Despite such regional generalities, there are considerable differences even within the regions of Scotland, with altitude and distance from the sea amongst the most important factors.

Farm size varies regionally; farms over 200 hectares make up 29% of the farms in the Scottish Borders but only 8% in the Highland region where crofting predominates and 9% for Scotland as a whole. Farm sizes relate to the historical land ownership context in the region and to which crops predominate. For example, cereal crops are largely confined to the east and south of the country where industrialised farming predominates in increasingly large units.

Land markets and prices

The price of farmland has been rising rapidly over the last decade, as investment in land has been seen as a stable investment amid financial uncertainty and the concentration of land has reduced farmland on the market.

 The price of prime agricultural land in Scotland rose from £5000/acre (0.4 hectares) in 2008 to £9000 in 2015.
 There has been some levelling out of prices due political uncertainties caused by land reform, the independence referendum and Brexit.
 However land is still considered a safe bet and speculative asset.
 The price of land varies widely, falling to £700/acre for hill land.
 The price of land, particularly quality farm land, greatly outweighs return for small-scale agriculture making buying land impossible for most people, particularly young people and new entrants to farming.

Crofting provides a potential increase in access to land, however it is often difficult for non-crofters to gain access to a croft and new crofts are rarely created. Around 150 owner-occupied crofts are for sale on the open market each year. The Crofting Commission doesn’t set the prices of crofts, which vary widely.

Anyone in the world can own land in Scotland and as a result foreign and absentee landowners are common, as are complex trusts which avoid inheritance tax and render ownership opaque. There is no restriction on the area of land which is owned: the largest landowner, the Buccleuch family, owns 90, 970 hectares and the second largest, the Dutch businessman Anders Polson, owns 88,370 hectares.

Crofting – a unique social system of small-scale food production

Crofting is a social system of small-scale food production unique to the Highlands and Islands of Scotland.
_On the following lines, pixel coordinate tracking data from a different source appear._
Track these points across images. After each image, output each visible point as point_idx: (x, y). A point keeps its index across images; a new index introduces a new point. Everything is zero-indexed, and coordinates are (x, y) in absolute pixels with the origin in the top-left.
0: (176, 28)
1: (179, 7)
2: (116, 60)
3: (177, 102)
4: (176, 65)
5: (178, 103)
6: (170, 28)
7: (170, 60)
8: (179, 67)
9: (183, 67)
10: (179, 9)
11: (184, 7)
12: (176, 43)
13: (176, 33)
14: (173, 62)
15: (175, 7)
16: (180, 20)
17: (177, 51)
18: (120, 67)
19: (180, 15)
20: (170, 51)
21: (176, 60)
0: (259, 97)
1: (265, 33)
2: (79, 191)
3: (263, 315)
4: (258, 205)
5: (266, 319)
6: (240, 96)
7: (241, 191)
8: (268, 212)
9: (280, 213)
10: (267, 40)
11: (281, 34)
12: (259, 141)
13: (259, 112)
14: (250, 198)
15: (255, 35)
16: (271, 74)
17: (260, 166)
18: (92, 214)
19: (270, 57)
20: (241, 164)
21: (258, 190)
Crofting stems from the Highland clearances, a period of intense enclosures and forced rural exile. Highland landowners adopted the system in order to manage and move their tenants more easily as part of their so-called ‘improvement’ programmes in the 18th and 19th Centuries. First introduced to the Isle of Lewis in about 1814, the word croft was not in common usage until about the beginning of the 19th century. Until the passing of the first Crofters Act in 1886 there was no separate legislation governing crofting. The Act resulted from widespread resistance to rent hikes and land shortages and resulted in security of tenure, affordable rents and the Crofting Commission.
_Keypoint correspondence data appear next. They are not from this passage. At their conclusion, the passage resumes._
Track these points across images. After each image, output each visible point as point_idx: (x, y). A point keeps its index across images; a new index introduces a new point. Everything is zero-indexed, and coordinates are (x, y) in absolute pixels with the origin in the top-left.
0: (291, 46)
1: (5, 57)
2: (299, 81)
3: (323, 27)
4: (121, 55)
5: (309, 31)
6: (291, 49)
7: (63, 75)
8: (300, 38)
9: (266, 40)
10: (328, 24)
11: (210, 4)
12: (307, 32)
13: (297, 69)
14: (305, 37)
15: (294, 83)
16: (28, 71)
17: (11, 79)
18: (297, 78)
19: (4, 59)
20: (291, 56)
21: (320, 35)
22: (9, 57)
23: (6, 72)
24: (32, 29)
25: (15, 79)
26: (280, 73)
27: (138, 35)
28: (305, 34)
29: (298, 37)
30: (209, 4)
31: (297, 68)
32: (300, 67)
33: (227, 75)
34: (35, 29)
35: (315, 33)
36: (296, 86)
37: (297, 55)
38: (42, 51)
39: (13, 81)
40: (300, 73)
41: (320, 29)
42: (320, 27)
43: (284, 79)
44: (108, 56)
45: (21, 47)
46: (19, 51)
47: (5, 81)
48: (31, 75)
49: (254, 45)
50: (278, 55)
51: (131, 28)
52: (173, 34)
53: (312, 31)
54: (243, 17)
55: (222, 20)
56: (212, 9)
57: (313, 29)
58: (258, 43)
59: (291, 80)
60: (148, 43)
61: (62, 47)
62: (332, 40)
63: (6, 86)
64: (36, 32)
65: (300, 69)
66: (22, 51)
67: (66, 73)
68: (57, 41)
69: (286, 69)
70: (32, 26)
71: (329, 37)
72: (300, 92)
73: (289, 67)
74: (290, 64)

Crofting is traditionally a tenant system. An ‘average’ croft is around 5 hectares in addition to common grazing shared with other crofters. Most crofts cannot support a family or give full-time employment and most crofters have other occupations to provide the main part of their income. However, it provides a small income in rural areas where the cost of living is low, thereby sustaining rural communities. Cultural traditions associated with crofting have been well sustained by the system, resulting in a strong connection to land and place for many crofting communities.

The land is usually owned by very large estates which dominate the region. Rent is set by the Crofting Commission. Crofting is restricted to the counties which are subject to the Crofting Acts in the north and west of Scotland.

Crofting households account for around 30,000 people in the Highland and Islands – around 30% of households on the mainland highlands and 65% of those on the islands. Crofters have the right to buy their croft and their croft house from their landlord. This has resulted in 2000 of 17,700 crofts becoming owner-occupied. Around 20% of crofts are now under community ownership.